Key Documents of Your Estate Plan:
- Last Will and Testament (Will): Your will is the document that determines who will inherit any assets if no joint ownership or beneficiaries are listed. If you did a good job at naming beneficiaries for most of your assets, this document will mostly be reserved for personal belongings. However, a will has other important features, such as naming a guardian to look after your underage or non-adult children, and naming an executor, the person who is charged with ensuring your wishes are carried out.
- Trust: You as a trustor will assign a trustee (usually also yourself) the right to hold title to your property or assets for the benefit of your beneficiaries. A trustee is named to oversee your estate, allowing for increased flexibility, privacy, and control, even after you pass away. For this reason, trusts are more expensive than basic wills. If you have a large estate or more nuanced situations—such as prior divorces, children with special needs, or spendthrift heirs—a trust is worth considering. Keep in mind that there are many different types of trusts and an estate planning professional can help you decide which one is best for you.
As in the case of naming a POA, you should be cautious about naming multiple people to serve as your executor or trustee. Oftentimes, doing so can cause more problems than it solves.
You’ll want to inform who you’ve chosen to serve as your executors, trustees, or children’s guardians, and make sure they are up for the tasks.

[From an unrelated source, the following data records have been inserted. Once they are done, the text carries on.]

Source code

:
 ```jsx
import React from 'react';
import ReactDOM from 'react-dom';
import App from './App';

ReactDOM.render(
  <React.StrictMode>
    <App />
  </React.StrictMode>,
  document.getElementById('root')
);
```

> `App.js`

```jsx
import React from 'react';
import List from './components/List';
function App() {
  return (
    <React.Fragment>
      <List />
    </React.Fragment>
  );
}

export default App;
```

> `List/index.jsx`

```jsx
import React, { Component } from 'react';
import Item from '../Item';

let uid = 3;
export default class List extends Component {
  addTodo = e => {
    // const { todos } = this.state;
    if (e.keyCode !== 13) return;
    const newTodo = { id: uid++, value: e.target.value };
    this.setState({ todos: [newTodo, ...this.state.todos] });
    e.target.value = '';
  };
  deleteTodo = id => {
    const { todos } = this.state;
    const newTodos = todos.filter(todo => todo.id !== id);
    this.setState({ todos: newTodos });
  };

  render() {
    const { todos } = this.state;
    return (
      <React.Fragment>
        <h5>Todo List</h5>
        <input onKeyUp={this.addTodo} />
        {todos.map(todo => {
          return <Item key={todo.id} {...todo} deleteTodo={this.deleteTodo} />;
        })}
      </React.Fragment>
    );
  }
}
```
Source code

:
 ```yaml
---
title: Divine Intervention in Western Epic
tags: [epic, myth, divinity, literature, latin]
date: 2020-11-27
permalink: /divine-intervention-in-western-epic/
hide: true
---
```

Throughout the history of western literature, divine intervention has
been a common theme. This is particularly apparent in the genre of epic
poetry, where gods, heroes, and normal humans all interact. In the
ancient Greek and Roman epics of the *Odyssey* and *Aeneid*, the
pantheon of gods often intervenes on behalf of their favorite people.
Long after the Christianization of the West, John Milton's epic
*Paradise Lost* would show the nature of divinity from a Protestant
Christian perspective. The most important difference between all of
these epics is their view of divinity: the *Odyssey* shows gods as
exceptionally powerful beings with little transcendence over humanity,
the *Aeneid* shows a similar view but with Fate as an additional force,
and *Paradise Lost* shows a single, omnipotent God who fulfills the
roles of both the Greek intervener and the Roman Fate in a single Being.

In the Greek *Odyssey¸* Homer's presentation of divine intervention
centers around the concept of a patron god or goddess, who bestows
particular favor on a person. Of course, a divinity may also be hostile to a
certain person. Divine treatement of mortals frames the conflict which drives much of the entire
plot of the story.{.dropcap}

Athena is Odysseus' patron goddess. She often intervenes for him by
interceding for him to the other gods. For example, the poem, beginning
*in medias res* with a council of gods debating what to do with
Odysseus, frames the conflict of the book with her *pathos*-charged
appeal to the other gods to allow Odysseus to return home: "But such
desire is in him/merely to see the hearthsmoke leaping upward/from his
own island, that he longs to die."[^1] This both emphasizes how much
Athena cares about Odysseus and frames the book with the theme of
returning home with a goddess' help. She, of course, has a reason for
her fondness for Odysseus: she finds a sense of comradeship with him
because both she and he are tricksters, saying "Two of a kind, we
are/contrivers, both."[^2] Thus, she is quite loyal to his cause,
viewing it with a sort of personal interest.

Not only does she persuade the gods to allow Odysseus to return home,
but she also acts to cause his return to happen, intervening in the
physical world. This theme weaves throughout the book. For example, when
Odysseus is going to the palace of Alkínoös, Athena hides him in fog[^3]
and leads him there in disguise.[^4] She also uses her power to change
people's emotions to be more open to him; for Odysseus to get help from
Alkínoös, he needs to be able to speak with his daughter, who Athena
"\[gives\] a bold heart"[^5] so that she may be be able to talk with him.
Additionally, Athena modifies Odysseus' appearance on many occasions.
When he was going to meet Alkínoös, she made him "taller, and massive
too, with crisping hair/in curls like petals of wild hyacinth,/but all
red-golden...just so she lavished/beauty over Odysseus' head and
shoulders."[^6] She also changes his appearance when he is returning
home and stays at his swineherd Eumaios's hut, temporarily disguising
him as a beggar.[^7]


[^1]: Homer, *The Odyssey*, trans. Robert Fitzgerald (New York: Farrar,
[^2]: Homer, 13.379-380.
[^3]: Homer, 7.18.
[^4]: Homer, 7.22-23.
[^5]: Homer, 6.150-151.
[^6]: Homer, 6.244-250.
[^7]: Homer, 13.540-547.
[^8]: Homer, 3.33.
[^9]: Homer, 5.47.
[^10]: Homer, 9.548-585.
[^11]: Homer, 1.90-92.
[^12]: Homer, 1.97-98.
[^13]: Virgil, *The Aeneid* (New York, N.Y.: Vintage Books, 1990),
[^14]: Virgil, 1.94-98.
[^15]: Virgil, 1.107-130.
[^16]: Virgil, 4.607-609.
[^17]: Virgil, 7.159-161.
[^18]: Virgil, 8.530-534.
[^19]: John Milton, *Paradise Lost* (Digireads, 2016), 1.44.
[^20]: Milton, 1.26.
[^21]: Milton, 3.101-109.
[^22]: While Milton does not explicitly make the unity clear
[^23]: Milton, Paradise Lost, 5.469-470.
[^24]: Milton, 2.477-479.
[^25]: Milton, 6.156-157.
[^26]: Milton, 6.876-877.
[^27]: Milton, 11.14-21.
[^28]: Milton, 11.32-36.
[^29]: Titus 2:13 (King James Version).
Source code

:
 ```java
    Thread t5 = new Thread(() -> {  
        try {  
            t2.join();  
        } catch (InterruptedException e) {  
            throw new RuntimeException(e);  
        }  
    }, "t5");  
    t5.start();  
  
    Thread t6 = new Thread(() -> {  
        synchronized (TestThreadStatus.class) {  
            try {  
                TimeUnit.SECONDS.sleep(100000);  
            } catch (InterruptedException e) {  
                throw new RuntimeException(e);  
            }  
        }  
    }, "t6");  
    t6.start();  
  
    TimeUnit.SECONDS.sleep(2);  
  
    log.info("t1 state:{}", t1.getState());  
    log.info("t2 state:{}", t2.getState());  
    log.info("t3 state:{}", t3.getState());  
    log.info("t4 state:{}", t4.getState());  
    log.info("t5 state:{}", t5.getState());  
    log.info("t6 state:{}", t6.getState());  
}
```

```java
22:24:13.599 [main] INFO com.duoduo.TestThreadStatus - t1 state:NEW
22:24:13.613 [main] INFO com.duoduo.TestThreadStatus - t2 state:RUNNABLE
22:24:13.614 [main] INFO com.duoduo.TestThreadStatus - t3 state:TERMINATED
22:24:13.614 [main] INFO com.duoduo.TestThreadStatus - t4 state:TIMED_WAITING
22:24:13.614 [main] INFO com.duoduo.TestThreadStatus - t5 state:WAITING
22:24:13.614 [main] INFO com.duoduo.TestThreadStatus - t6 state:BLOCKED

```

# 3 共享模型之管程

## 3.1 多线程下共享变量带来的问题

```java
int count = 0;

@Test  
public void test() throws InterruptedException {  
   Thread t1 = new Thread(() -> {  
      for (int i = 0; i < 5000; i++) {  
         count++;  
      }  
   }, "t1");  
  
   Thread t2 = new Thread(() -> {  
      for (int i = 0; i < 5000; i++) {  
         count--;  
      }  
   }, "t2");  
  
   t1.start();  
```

These individuals must also have access to your important documents, or at least know where to find them. Finally, it is a good idea to put these individuals in touch with, or have them meet your attorneys and financial advisors as well.
Taking the Next Steps
A rock solid estate plan is an important step to ensure that you and your assets are protected in the worst-case scenario. While you now have the basics, this is just the beginning. Because state laws can vary and every personal situation is different, we highly recommend speaking with a professional estate planning professional or an attorney to help you navigate this journey.
Also remember that an estate plan is not a static document that you can “set and forget.” We recommend reviewing your estate plan every two years, or when any major life event such as marriage, divorce, or death occurs among your beneficiaries.
Betterment customers can log in to their Betterment accounts today to make sure their beneficiaries are up-to-date. After logging in, click your name in the top-right corner of the Summary page to get to your Settings page, and then click on Accounts to view or update your beneficiaries.
Remember, talking about death and illness is never easy. But having a plan in place now will give you peace of mind when you and your loved ones most need it.
Your family and friends aren’t likely to be experts in estate planning law and dealing with your illness or death will already be stressful enough. Providing a clear set of instructions will help during a difficult time and also prevent any disputes that may arise.
1Step-up in basis: If you sell an asset that has increased in value, you must pay taxes on the difference increase. For example, if you bought a stock for $100 (your cost basis) and it is now worth $150, you will pay taxes on that $50 (capital gain). However, if you pass away and your heir inherits this stock from you, the cost basis is adjusted to the price on your date of death. This is called a “step-up in basis,” and means your heir can avoid taxes if he/she sells that stock.